--- START ---
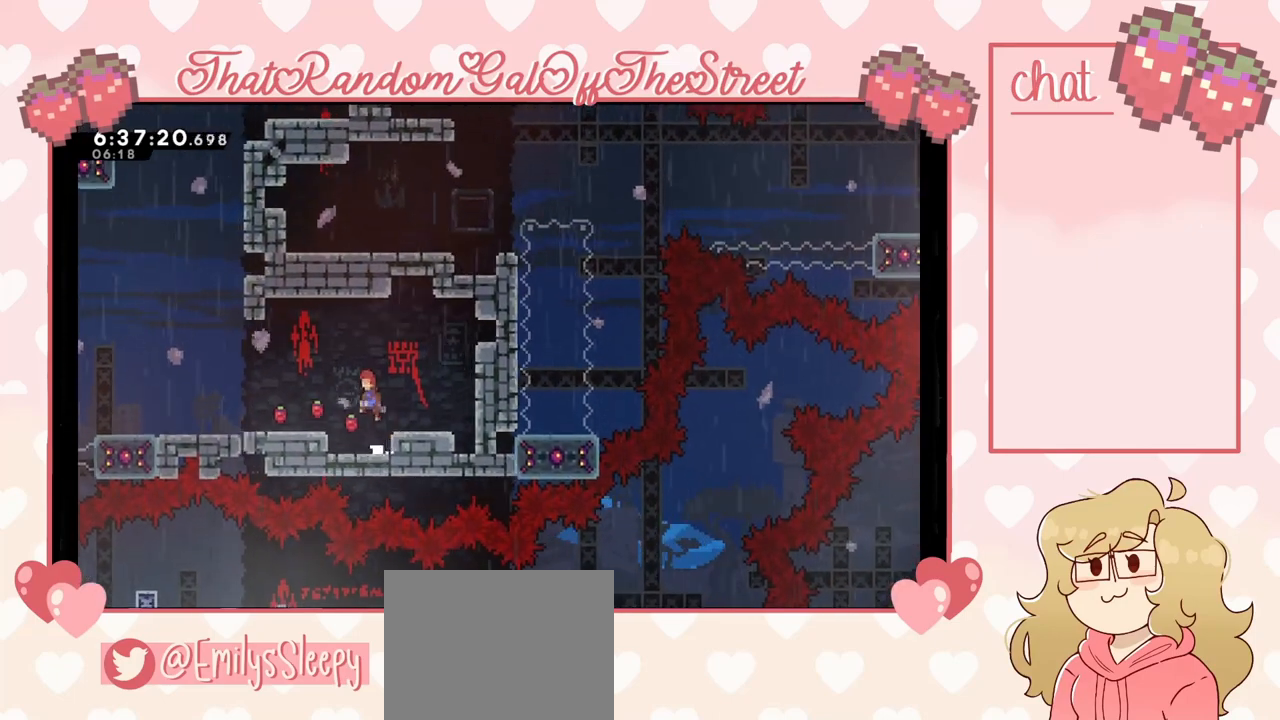
{"buttons": [], "left_stick": "left", "right_stick": "center", "events": [[33, "A", "up"], [200, "X", "down"], [267, "X", "up"]]}
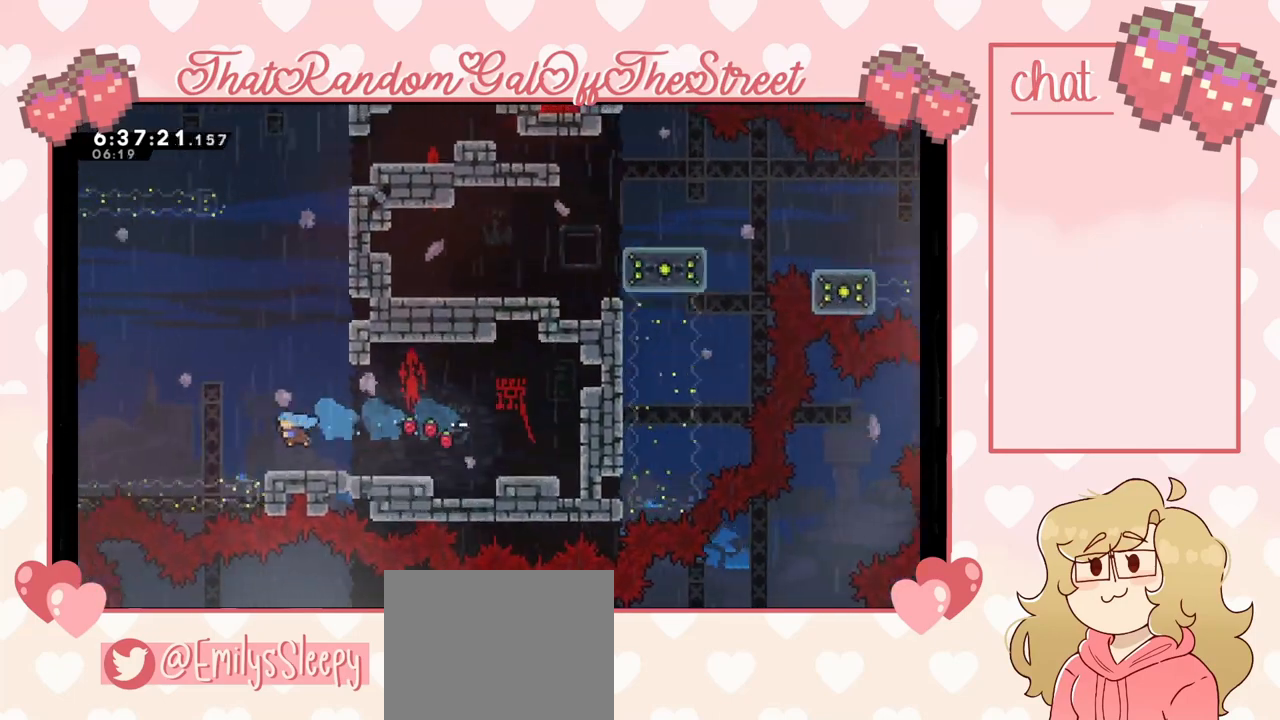
{"buttons": [], "left_stick": "center", "right_stick": "center", "events": [[133, "left_stick", "right"], [333, "left_stick", "center"]]}
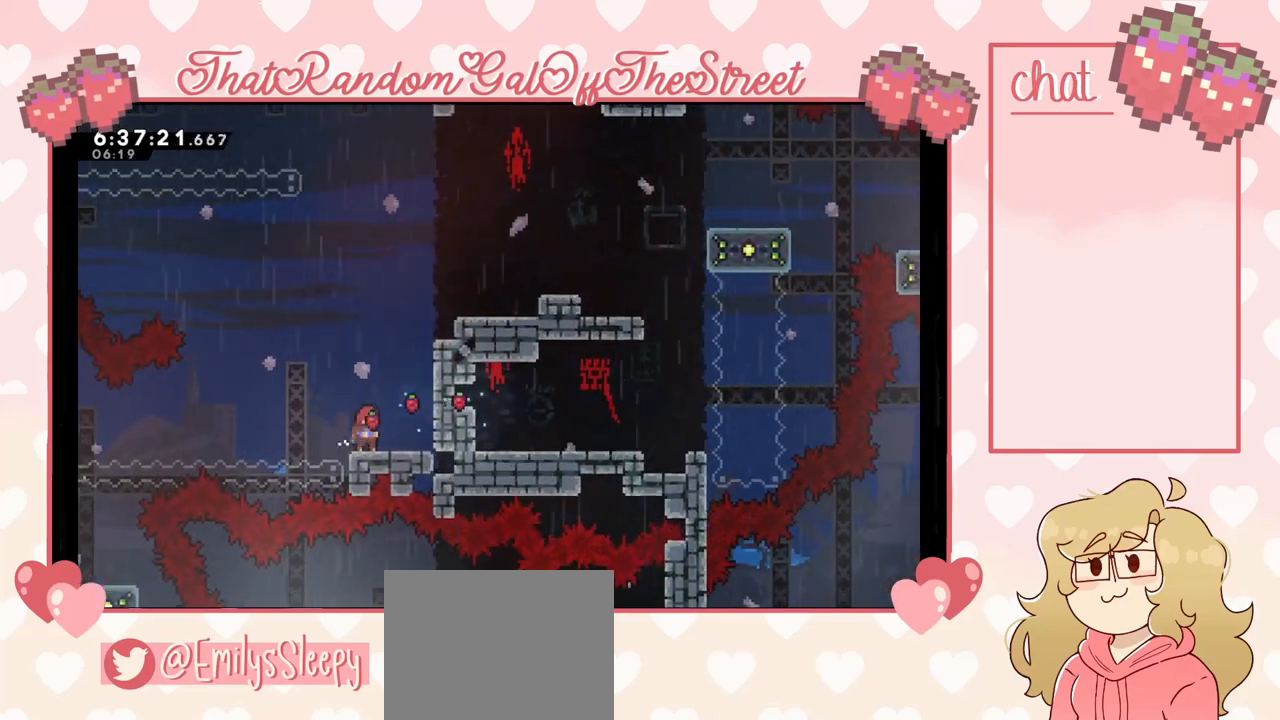
{"buttons": ["A"], "left_stick": "right", "right_stick": "center", "events": [[267, "left_stick", "right"], [367, "A", "down"]]}
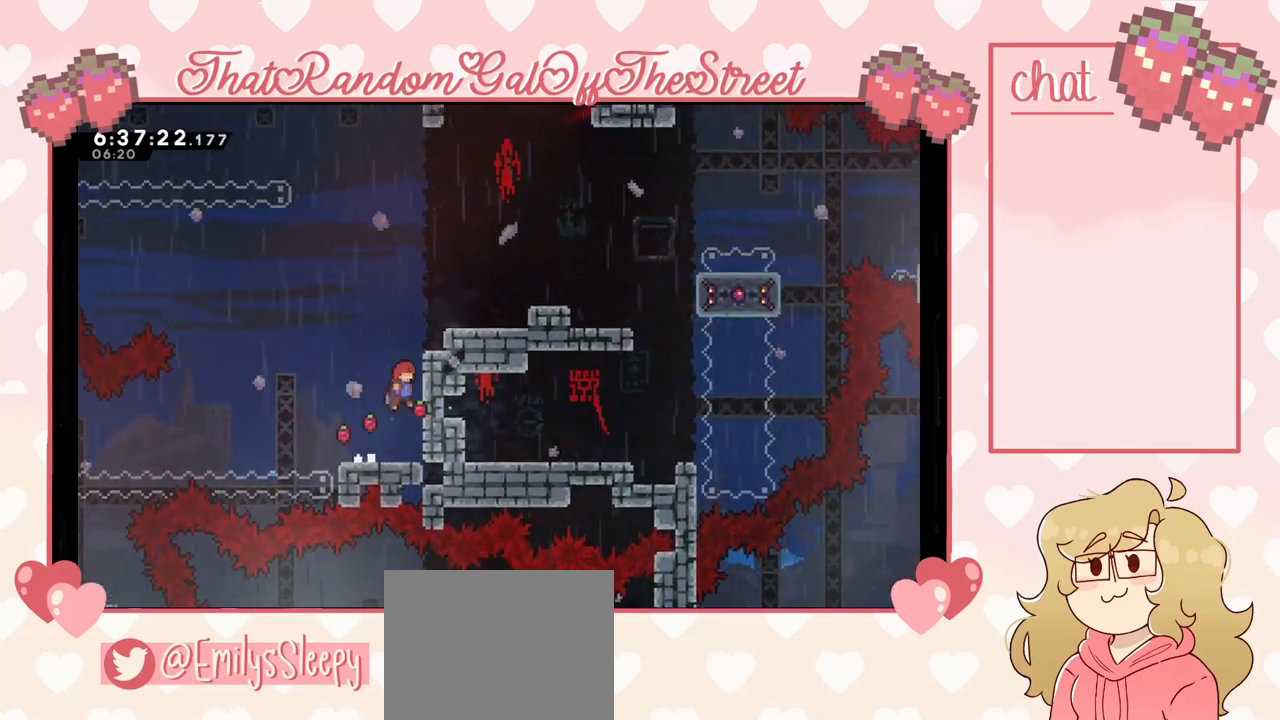
{"buttons": ["L2"], "left_stick": "up-right", "right_stick": "center", "events": [[67, "A", "up"], [67, "L2", "down"], [100, "left_stick", "up-right"], [133, "A", "down"], [300, "A", "up"], [400, "A", "down"], [467, "A", "up"]]}
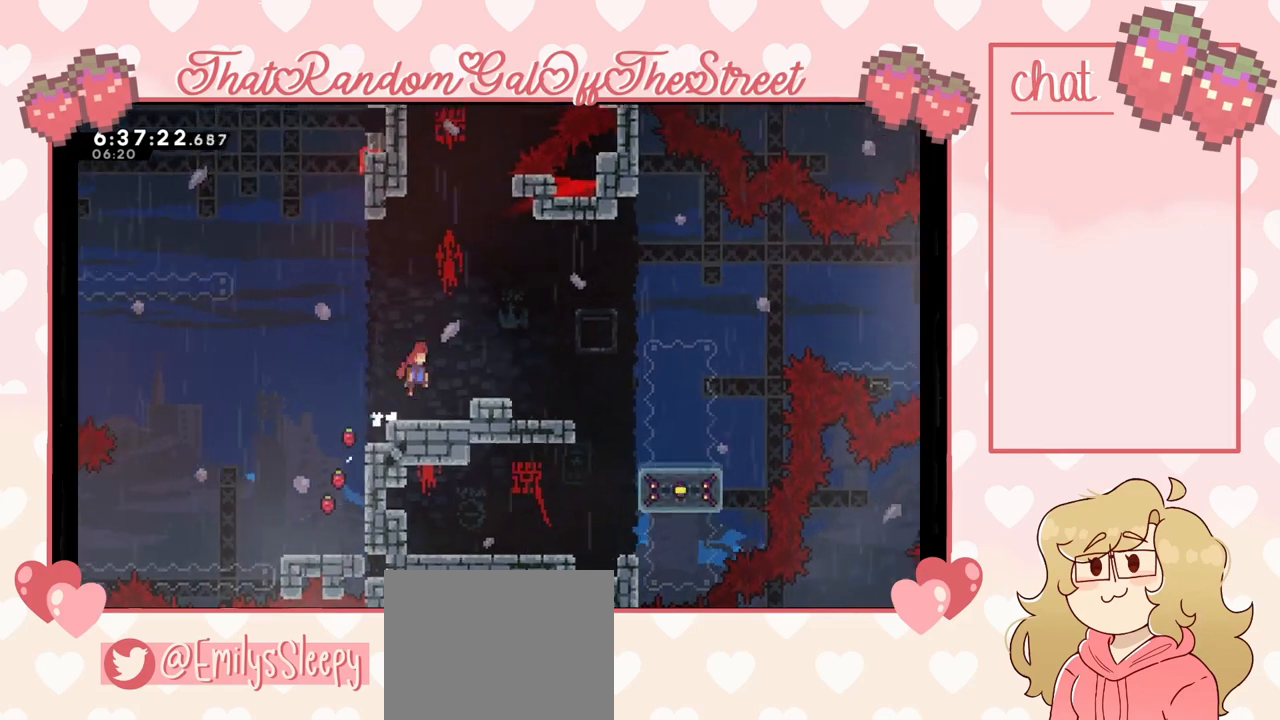
{"buttons": [], "left_stick": "center", "right_stick": "center", "events": [[33, "L2", "up"], [300, "left_stick", "center"]]}
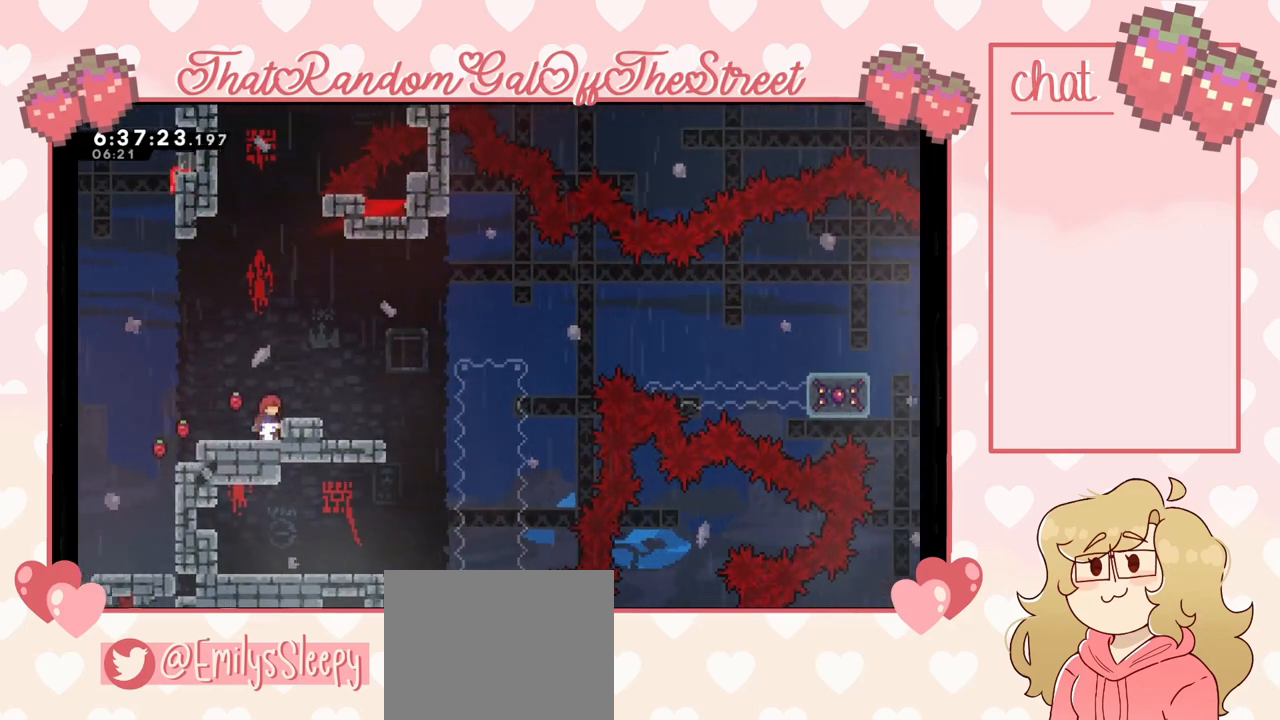
{"buttons": ["A"], "left_stick": "left", "right_stick": "center", "events": [[100, "A", "down"], [133, "left_stick", "right"], [233, "A", "up"], [300, "left_stick", "center"], [467, "A", "down"], [467, "left_stick", "left"]]}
--- END ---
▶ **About this exercise**:
All of the lines above must be printed again exactly, and no picture may appear in the copy.

▶ **Output of the task**:
{"buttons": [], "left_stick": "left", "right_stick": "center", "events": [[33, "A", "up"], [200, "X", "down"], [267, "X", "up"]]}
{"buttons": [], "left_stick": "center", "right_stick": "center", "events": [[133, "left_stick", "right"], [333, "left_stick", "center"]]}
{"buttons": ["A"], "left_stick": "right", "right_stick": "center", "events": [[267, "left_stick", "right"], [367, "A", "down"]]}
{"buttons": ["L2"], "left_stick": "up-right", "right_stick": "center", "events": [[67, "A", "up"], [67, "L2", "down"], [100, "left_stick", "up-right"], [133, "A", "down"], [300, "A", "up"], [400, "A", "down"], [467, "A", "up"]]}
{"buttons": [], "left_stick": "center", "right_stick": "center", "events": [[33, "L2", "up"], [300, "left_stick", "center"]]}
{"buttons": ["A"], "left_stick": "left", "right_stick": "center", "events": [[100, "A", "down"], [133, "left_stick", "right"], [233, "A", "up"], [300, "left_stick", "center"], [467, "A", "down"], [467, "left_stick", "left"]]}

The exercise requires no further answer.